Saved entries
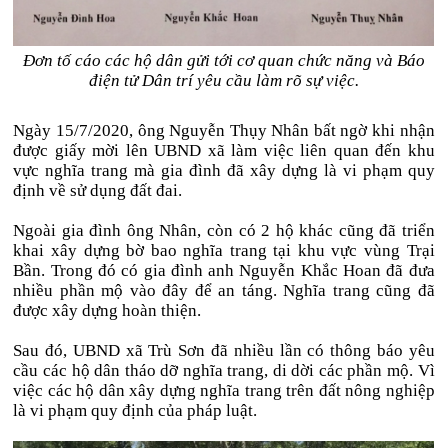
Đơn tố cáo các hộ dân gửi tới cơ quan chức năng và Báo
điện tử Dân trí yêu cầu làm rõ sự việc.
Ngày 15/7/2020, ông Nguyễn Thụy Nhân bất ngờ khi nhận
được giấy mời lên UBND xã làm việc liên quan đến khu
vực nghĩa trang mà gia đình đã xây dựng là vi phạm quy
định về sử dụng đất đai.
Ngoài gia đình ông Nhân, còn có 2 hộ khác cũng đã triển
khai xây dựng bờ bao nghĩa trang tại khu vực vùng Trại
Bần. Trong đó có gia đình anh Nguyễn Khắc Hoan đã đưa
nhiều phần mộ vào đây để an táng. Nghĩa trang cũng đã
được xây dựng hoàn thiện.
Sau đó, UBND xã Trù Sơn đã nhiều lần có thông báo yêu
cầu các hộ dân tháo dỡ nghĩa trang, di dời các phần mộ. Vì
việc các hộ dân xây dựng nghĩa trang trên đất nông nghiệp
là vi phạm quy định của pháp luật.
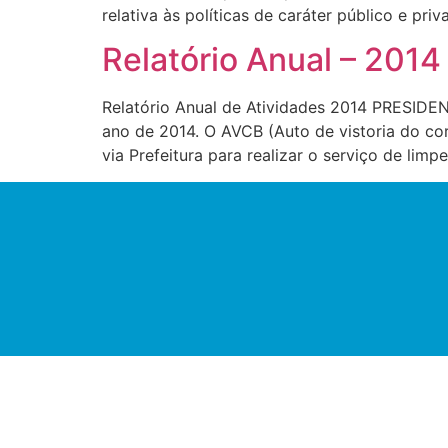
relativa às políticas de caráter público e pr
Relatório Anual – 2014
Relatório Anual de Atividades 2014 PRESIDENT
ano de 2014. O AVCB (Auto de vistoria do co
via Prefeitura para realizar o serviço de li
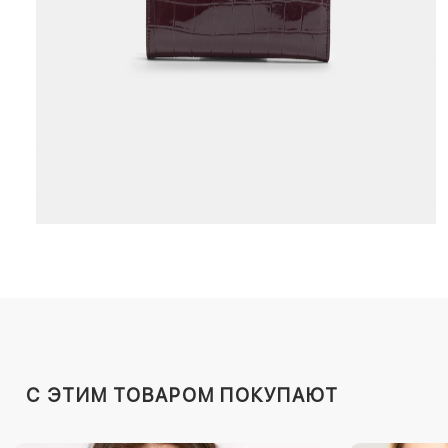
C ЭТИМ ТОВАРОМ ПОКУПАЮТ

> [Written task]:
Arrange the lines from the start of the records through the line containing "định về sử dụng đất đai.", both ends included, as a numbered list with blank lines omitted. Leave the pictures out.

> [Task result]:
1. Đơn tố cáo các hộ dân gửi tới cơ quan chức năng và Báo
2. điện tử Dân trí yêu cầu làm rõ sự việc.
3. Ngày 15/7/2020, ông Nguyễn Thụy Nhân bất ngờ khi nhận
4. được giấy mời lên UBND xã làm việc liên quan đến khu
5. vực nghĩa trang mà gia đình đã xây dựng là vi phạm quy
6. định về sử dụng đất đai.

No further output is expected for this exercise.